LO “SFAVILLANTE” CURRICULUM DI ALESSANDRO GIULI, NEO-MINISTRO DELLA CULTURA: DOPO AVER MARCIATO AL PASSO DELL’OCA NELLE FILE DI “MERIDIANO ZERO”, FACINOROSO GRUPPUSCOLO DI ESTREMA DESTRA, HA STUDIATO FILOSOFIA ALL’UNIVERSITÀ “LA SAPIENZA”, SENZA PERÒ CONSEGUIRE LA LAUREA
LE SUE COMPETENZE NELLE LINGUE? SCARSE: HA SIA IN INGLESE CHE IN FRANCESE UN LIVELLO MINIMO… QUANDO, NEL 2018 GIULI LODAVA PUTIN DEFINENDOLO “UN PATRIOTA”
Quasi due anni fa aveva sfiorato la nomina, sorpassato in corsa dall’ex direttore del Tg2 che dava alla neo-premier maggiori garanzie di allargare oltre i recinti della destra dura e pura. Lui, Alessandro Giuli, classe ‘75, non se n’era troppo adontato: uso obbedir tacendo, consapevole di essere uno dei pochi intellettuali d’area su cui Giorgia Meloni ha sempre potuto contare – fedele alla causa anche negli anni della marginalizzazione di Fratelli d’Italia in Rai, dove ne professava il verbo alla guida di programmi non proprio memorabili – venne subito ricompensato con la presidenza di una delle massime istituzioni culturali del Paese, il Museo nazionale d’arte contemporanea.

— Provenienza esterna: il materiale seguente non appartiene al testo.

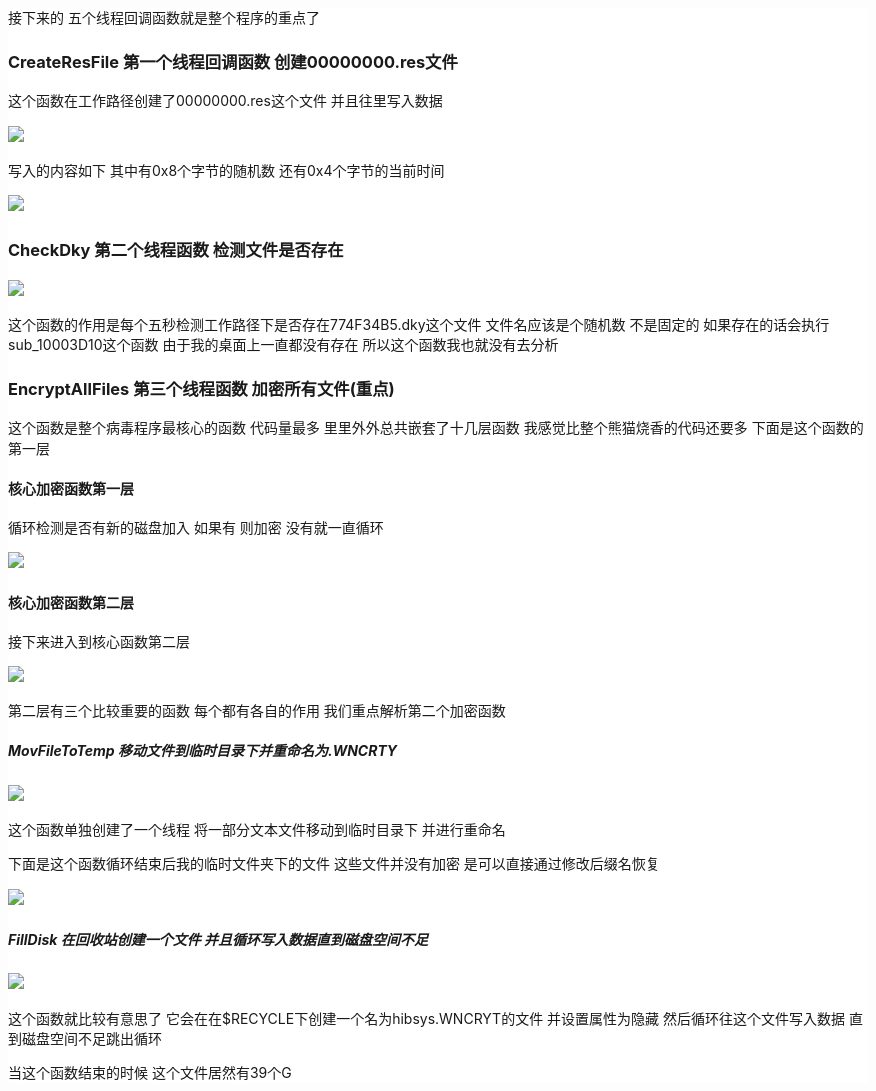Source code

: 接下来的 五个线程回调函数就是整个程序的重点了

### CreateResFile 第一个线程回调函数 创建00000000.res文件

这个函数在工作路径创建了00000000.res这个文件 并且往里写入数据

![](https://ws1.sinaimg.cn/large/006Rs2Luly1g0bse8yi61j30z90cwt9h.jpg)

写入的内容如下 其中有0x8个字节的随机数 还有0x4个字节的当前时间  

![](https://ws1.sinaimg.cn/large/006Rs2Luly1g0bshrmy92j311k0fpaki.jpg)

### CheckDky 第二个线程函数 检测文件是否存在

![](https://ws1.sinaimg.cn/large/006Rs2Luly1g0bsigcqt2j30v90dv0t5.jpg)

这个函数的作用是每个五秒检测工作路径下是否存在774F34B5.dky这个文件 文件名应该是个随机数 不是固定的 如果存在的话会执行sub_10003D10这个函数 由于我的桌面上一直都没有存在 所以这个函数我也就没有去分析

### EncryptAllFiles 第三个线程函数 加密所有文件(重点)

这个函数是整个病毒程序最核心的函数 代码量最多 里里外外总共嵌套了十几层函数  我感觉比整个熊猫烧香的代码还要多  下面是这个函数的第一层

#### 核心加密函数第一层

循环检测是否有新的磁盘加入 如果有 则加密 没有就一直循环  

![](https://ws1.sinaimg.cn/large/006Rs2Luly1g0bsiujr0gj30tb0gu74v.jpg)

#### 核心加密函数第二层

接下来进入到核心函数第二层

![](https://ws1.sinaimg.cn/large/006Rs2Luly1g0bsj77oj4j30vg09w3yw.jpg)

第二层有三个比较重要的函数 每个都有各自的作用 我们重点解析第二个加密函数 

##### MovFileToTemp 移动文件到临时目录下并重命名为.WNCRTY

![](https://ws1.sinaimg.cn/large/006Rs2Luly1g0bsjn1a75j30wr0hnwfn.jpg)

这个函数单独创建了一个线程 将一部分文本文件移动到临时目录下 并进行重命名

 下面是这个函数循环结束后我的临时文件夹下的文件 这些文件并没有加密 是可以直接通过修改后缀名恢复

![](https://ws1.sinaimg.cn/large/006Rs2Luly1g0bsjxur88j30ot0g4775.jpg)

#####  FillDisk  在回收站创建一个文件 并且循环写入数据直到磁盘空间不足

![](https://ws1.sinaimg.cn/large/006Rs2Luly1g0bsk9ksiyj30uc0fjjs0.jpg)

这个函数就比较有意思了  它会在在$RECYCLE下创建一个名为hibsys.WNCRYT的文件  并设置属性为隐藏 然后循环往这个文件写入数据 直到磁盘空间不足跳出循环

当这个函数结束的时候 这个文件居然有39个G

E ora che Gennaro Sangiuliano è caduto in disgrazia, seppellito dalle rivelazioni dell’ex consulente fantasma, è venuto il suo momento: ministro della Cultura.
Prima condirettore del Foglio e poi editorialista di Libero, autore e conduttore televisivo, prezzemolino dei talk show pubblici e privati, Giuli è un volto noto – barbetta ben curata su occhi cerulei – e polemista garbato. Apprezzato per le sue citazioni colte e la pacatezza con cui difende a spada tratta il governo e la sua capa, nella sua breve esperienza al Maxxi non è stato indenne da polemiche: l’idea di inaugurare l’arena estiva del museo con il duetto fra Morgan e Vittorio Sgarbi si tradusse, esattamente un anno fa, in un florilegio di parolacce e insulti, monologhi sulla prostata, dissertazioni sessiste sul numero delle donne conquistate e volgarità assortite, che gli costò più di una critica.
Unico rammarico, aver studiato Filosofia all’università senza però conseguire la laurea, cosa che non gli ha impedito di scrivere numerosi libri tutti tesi a costruire il nuovo immaginario sovranista: ultima fatica, uscita a maggio, “Gramsci è vivo. Sillabario per un’egemonia contemporanea”.
Fra le sue doti, una compostezza e una sobrietà sconosciuta al pirotecnico Sangiuliano. Esattamente quelle che devono aver convinto Meloni a promuoverlo, dopo il love affaire che ha travolto il ministero della Cultura.